Mais j’en viens pour le moment à la portion qui a été retenue de mon développement. Tirée hors contexte, elle pourrait porter à confusion quant à mes véritables intentions, et je tiens donc à apporter quelques précisions. Rien de grave**, notez bien, c’est juste que je me suis probablement mal exprimé et que l’instant où j’ai été coupé conduit à me prêter un propos que précisément je m’efforçais de réfuter. J’ai trop la flemme de transcrire exactement ce que l’on entend de moi dans cette émission (et en plus je déteste réécouter ma voix), aussi je vous la fais de mémoire. En substance, on entend la chose suivante :
« On pourrait tout à fait imaginer qu’un ordinateur puisse un jour partager certaines de ses propriétés avec celles que l’on attribue généralement à la conscience humaine. La question n’est pas tant de savoir si c’est technologiquement faisable, mais plutôt d’un point de vue conceptuel et psychologique, si, à ce moment, on s’apercevrait en fait qu’on a à faire à un ordinateur conscient. Mettons que nous ayons sous les yeux un ordinateur qui a une conscience, qui peut formuler des désirs, prendre des décisions, qui peut même rêver, tomber amoureux, écrire des poèmes, faire des blagues… Bon, comment saurait-on vraiment qu’effectivement, cet ordinateur est conscient ? La question revient à formuler sous quelles conditions, le cas échéant, nous serions disposés à tout simplement admettre que l’ordinateur en question possède une conscience. Exemple : voici que la machine nous concocte un superbe poème. Dans ce cas, tout porte à croire que la première réaction serait la suivante : d’accord, ce poème possède tous les attributs du genre de poèmes qu’un écrivain humain, plus ou moins talentueux, pourrait produire; cependant cela ne suffit pas pour affirmer que l’ordinateur est conscient, il est plus plausible d'envisager que ceux qui l’ont programmé ont trouvé le bon algorithme, le bon truc, pour générer des poèmes qui ont toutes les apparences de la créativité verbale humaine. De même pour tout le reste, ça ressemble à de l’humain, ça a le goût de la conscience, mais il y manque ce qui constitue réellement la conscience humaine. C’est ce petit plus, cette étincelle magique, qui distingue la vraie conscience de l’intelligence artificielle, aussi performante et bluffante soit-elle ».
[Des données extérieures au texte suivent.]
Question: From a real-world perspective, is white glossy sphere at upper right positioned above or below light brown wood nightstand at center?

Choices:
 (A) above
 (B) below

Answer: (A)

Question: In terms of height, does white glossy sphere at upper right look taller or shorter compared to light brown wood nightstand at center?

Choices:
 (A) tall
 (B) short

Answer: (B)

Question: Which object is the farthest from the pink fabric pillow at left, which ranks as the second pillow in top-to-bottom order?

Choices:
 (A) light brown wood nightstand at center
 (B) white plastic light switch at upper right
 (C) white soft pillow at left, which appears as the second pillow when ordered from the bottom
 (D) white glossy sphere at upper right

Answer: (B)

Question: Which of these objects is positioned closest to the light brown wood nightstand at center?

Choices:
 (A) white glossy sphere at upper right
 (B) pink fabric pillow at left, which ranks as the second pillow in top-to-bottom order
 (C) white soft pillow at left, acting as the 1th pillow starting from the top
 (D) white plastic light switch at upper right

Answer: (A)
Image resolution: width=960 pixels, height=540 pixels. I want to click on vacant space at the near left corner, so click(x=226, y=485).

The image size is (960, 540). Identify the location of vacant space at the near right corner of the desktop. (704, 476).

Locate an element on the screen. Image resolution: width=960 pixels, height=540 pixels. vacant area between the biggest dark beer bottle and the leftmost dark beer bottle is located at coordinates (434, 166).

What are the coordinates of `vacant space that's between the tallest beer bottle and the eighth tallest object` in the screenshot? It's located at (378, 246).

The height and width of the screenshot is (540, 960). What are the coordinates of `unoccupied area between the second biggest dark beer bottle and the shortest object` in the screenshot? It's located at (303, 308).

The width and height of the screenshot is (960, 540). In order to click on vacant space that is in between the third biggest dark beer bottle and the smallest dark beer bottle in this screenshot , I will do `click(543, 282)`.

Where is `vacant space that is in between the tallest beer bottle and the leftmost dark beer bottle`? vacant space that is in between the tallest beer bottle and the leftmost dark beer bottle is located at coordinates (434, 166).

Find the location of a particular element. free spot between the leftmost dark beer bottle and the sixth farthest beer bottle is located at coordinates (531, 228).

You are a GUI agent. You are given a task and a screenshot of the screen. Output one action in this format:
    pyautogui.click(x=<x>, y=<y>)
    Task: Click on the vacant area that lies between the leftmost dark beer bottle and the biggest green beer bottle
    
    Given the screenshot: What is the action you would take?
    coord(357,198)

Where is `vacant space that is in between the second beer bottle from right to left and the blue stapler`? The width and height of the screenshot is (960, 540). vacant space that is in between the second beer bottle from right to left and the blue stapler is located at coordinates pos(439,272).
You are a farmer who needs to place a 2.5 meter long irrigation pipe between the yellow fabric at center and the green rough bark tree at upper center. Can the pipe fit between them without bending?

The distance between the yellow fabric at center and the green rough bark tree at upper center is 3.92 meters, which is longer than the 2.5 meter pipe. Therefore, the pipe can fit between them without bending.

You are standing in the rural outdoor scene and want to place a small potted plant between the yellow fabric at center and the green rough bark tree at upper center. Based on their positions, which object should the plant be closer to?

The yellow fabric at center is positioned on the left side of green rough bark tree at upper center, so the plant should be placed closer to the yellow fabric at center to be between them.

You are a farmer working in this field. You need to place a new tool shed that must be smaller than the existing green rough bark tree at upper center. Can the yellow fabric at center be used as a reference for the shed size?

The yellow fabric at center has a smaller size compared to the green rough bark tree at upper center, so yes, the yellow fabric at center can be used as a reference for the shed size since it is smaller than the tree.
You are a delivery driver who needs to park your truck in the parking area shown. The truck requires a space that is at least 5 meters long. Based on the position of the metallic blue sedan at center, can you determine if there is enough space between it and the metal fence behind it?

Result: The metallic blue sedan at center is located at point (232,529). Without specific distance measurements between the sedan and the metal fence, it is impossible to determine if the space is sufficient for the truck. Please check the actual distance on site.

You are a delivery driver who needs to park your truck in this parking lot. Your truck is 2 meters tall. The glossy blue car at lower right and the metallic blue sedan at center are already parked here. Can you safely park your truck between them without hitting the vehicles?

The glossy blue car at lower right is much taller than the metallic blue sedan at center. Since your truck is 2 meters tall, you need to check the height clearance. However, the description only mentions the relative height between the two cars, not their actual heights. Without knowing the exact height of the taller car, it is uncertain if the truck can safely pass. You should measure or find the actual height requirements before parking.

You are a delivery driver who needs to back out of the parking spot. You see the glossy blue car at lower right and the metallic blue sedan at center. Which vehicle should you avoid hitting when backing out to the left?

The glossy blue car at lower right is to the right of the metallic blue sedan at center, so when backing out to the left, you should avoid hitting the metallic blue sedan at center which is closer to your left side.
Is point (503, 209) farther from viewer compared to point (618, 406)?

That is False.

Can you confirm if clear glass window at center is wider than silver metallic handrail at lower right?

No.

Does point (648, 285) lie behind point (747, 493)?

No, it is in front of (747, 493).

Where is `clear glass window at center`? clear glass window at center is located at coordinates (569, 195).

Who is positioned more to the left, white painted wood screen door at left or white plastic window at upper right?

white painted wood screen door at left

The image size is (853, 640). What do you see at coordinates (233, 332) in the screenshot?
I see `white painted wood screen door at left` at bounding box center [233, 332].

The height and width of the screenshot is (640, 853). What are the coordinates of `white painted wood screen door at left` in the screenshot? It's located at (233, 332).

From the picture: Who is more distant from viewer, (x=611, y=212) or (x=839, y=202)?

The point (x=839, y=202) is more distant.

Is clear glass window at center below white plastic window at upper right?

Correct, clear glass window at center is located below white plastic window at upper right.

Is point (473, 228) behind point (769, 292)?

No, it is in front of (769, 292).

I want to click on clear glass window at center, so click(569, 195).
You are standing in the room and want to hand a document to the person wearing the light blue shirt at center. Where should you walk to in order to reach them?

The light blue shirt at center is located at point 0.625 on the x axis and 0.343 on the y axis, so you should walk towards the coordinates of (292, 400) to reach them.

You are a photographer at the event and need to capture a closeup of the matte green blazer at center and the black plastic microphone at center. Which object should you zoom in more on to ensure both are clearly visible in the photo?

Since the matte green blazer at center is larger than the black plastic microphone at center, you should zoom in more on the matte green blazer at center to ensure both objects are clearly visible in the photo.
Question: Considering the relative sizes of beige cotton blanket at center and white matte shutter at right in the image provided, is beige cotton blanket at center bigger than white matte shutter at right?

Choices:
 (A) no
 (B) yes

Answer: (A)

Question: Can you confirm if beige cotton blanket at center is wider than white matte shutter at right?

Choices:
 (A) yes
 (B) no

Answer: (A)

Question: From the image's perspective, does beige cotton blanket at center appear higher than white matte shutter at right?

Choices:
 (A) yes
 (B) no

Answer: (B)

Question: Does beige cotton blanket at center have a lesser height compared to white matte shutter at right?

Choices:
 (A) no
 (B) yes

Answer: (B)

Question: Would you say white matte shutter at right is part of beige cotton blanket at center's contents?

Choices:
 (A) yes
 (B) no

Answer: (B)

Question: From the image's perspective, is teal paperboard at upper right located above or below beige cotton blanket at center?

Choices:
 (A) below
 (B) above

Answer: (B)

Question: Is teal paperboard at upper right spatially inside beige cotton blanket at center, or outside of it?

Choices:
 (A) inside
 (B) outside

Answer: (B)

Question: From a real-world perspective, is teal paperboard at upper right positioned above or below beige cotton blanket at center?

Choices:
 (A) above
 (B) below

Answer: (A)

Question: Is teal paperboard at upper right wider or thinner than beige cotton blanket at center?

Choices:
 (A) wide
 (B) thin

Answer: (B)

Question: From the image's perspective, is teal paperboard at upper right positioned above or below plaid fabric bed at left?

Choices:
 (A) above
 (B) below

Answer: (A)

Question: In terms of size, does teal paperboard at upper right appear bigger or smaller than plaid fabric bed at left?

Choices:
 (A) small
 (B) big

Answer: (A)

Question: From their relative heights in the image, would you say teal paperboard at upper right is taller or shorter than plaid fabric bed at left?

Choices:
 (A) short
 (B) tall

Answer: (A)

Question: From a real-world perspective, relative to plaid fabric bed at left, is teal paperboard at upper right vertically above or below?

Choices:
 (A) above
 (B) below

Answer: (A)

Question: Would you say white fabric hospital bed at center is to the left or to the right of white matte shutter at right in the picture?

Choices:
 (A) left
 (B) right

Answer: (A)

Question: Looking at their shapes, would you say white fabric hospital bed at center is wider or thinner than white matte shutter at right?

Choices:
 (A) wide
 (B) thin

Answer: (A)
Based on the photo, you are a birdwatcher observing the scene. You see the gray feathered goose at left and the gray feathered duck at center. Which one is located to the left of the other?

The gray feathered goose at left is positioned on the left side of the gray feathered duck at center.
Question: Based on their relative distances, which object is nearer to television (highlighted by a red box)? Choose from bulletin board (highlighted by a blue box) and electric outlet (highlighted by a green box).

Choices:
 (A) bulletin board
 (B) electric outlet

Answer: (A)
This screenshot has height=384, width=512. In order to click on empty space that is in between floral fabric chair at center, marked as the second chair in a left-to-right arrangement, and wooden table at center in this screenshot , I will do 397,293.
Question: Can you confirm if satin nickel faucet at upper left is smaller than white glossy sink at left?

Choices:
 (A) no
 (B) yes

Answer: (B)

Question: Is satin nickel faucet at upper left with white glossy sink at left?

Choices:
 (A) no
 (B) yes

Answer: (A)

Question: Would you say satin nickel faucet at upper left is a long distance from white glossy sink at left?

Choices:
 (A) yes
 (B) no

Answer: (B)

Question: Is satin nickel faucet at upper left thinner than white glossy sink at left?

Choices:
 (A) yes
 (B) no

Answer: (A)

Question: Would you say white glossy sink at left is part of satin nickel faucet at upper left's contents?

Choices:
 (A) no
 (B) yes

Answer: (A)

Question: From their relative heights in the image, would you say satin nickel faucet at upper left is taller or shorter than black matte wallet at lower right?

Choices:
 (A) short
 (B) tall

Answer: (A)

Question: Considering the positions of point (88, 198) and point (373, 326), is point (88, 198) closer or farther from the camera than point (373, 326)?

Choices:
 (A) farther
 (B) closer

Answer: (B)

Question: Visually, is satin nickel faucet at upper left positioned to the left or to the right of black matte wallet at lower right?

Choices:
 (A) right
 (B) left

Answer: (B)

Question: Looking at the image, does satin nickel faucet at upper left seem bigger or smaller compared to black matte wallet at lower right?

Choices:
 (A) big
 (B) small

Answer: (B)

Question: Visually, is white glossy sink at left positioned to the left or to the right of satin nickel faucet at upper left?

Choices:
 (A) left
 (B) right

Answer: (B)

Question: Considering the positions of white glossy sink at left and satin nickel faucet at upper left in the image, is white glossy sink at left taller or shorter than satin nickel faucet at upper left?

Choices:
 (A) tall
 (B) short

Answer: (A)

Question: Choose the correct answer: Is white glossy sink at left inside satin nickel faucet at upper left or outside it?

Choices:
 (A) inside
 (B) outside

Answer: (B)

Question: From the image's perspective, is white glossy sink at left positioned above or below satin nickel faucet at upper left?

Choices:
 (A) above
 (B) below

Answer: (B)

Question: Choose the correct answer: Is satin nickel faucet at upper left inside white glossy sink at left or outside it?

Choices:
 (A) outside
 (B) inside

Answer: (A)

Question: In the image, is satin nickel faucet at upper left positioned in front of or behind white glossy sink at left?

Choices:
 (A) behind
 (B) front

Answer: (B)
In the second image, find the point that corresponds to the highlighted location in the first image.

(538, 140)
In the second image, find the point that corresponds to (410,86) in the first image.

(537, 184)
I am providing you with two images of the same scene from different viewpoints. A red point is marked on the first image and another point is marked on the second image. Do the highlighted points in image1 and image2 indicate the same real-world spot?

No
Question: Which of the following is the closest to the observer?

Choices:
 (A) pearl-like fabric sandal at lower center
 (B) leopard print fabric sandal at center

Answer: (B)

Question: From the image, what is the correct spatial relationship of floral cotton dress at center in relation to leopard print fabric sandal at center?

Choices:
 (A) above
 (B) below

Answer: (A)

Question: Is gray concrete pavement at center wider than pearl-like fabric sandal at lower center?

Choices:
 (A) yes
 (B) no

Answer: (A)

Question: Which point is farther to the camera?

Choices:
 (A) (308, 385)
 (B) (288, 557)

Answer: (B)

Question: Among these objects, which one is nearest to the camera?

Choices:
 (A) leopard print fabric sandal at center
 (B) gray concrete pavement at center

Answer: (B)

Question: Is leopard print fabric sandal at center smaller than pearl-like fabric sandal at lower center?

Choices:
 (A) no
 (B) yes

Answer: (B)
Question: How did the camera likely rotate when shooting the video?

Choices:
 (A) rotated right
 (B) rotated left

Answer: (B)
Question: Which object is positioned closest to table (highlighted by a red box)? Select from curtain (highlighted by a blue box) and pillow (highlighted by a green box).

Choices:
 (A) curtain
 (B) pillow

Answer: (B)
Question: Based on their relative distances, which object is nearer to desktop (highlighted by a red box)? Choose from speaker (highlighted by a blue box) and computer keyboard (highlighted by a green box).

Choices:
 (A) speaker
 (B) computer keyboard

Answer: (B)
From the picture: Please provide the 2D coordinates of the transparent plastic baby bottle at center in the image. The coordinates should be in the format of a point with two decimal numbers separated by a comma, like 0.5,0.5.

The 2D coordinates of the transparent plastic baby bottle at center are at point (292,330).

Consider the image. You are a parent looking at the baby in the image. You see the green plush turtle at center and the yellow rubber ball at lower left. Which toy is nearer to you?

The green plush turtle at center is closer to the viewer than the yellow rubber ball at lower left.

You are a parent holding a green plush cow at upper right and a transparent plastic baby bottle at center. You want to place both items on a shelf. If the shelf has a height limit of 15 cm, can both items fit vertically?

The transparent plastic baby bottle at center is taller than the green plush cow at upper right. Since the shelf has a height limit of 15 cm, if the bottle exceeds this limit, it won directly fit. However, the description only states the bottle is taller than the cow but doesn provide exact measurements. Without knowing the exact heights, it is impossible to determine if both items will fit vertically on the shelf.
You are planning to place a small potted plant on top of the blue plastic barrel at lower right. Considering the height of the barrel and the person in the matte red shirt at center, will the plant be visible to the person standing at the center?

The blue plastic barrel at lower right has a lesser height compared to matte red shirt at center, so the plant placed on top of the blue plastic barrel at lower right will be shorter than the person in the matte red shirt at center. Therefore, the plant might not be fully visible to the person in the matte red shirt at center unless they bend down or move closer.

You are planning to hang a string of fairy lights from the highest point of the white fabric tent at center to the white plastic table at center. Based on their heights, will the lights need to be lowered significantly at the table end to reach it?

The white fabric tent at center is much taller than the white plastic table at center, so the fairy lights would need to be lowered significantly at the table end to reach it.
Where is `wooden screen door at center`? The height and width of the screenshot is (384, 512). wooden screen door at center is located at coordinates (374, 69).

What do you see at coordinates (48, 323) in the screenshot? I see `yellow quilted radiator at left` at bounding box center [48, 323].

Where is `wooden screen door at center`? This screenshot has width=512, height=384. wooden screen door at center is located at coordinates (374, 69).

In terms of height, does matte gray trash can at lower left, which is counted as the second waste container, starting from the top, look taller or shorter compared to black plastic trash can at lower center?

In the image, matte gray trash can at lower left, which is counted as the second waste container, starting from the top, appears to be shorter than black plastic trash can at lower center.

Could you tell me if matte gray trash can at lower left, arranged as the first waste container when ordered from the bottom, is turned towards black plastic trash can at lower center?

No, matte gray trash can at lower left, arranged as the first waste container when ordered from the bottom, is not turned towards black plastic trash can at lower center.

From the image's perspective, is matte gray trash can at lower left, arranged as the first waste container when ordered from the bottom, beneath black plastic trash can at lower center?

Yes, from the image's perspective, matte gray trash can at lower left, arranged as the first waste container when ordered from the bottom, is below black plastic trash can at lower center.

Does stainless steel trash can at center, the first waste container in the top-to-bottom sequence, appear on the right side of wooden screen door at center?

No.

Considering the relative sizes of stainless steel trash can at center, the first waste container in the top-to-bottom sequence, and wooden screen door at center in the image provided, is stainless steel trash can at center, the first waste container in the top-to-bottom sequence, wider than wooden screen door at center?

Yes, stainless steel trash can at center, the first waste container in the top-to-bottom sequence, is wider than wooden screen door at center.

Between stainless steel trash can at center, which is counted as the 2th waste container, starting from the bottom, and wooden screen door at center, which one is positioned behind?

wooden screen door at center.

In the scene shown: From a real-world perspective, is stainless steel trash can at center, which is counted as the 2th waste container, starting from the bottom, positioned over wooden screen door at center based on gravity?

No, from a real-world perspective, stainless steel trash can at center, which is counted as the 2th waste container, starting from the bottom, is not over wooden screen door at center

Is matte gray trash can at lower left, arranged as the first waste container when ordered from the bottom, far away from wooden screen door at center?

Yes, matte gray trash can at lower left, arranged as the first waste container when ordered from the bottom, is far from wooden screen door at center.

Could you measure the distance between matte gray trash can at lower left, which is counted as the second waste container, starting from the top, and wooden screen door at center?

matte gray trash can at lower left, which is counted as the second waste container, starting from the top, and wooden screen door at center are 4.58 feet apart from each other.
Voilà en gros les paroles du docteur Sebastian Dieguez, chercheur en neurosciences, qu'on a pu entendre à la radio. Si vous écoutez l’émission vous vous rendrez compte que je m’exprime ici sans doute plus clairement, mais je pense que ces quelques lignes transcrivent assez fidèlement ce que j’essayais de dire. Seulement, on pourrait alors croire que j’adhère à ce point de vue, c’est-à-dire que je pense qu’il existe en fait, pour de vrai, une telle « étincelle magique » qui distingue l’homme de la machine. Or ce n’est pas le cas du tout, ce passage s’inscrivait dans un baratin plus large (et probablement plus confus encore), où j’essayais de dire que, précisément, les avancées technologiques se heurteraient toujours à une puissante forme de scepticisme quant à leurs prétentions à ressembler à la conscience humaine (ou même à la dupliquer). Ce scepticisme prend généralement la forme, purement et simplement, du dualisme, c’est-à-dire l’idée que le matérialisme n’est pas suffisant pour expliquer la conscience humaine et qu’il faut y ajouter quelque chose. Ce quelque chose, que je nommais « étincelle », je le décrivais ensuite, dans l’entretien complet, comme la traditionnelle « âme » des mythes et des religions. Chose qu’évidemment, ceux qui connaissent un peu mes opinions le savent assez, je rejette complètement.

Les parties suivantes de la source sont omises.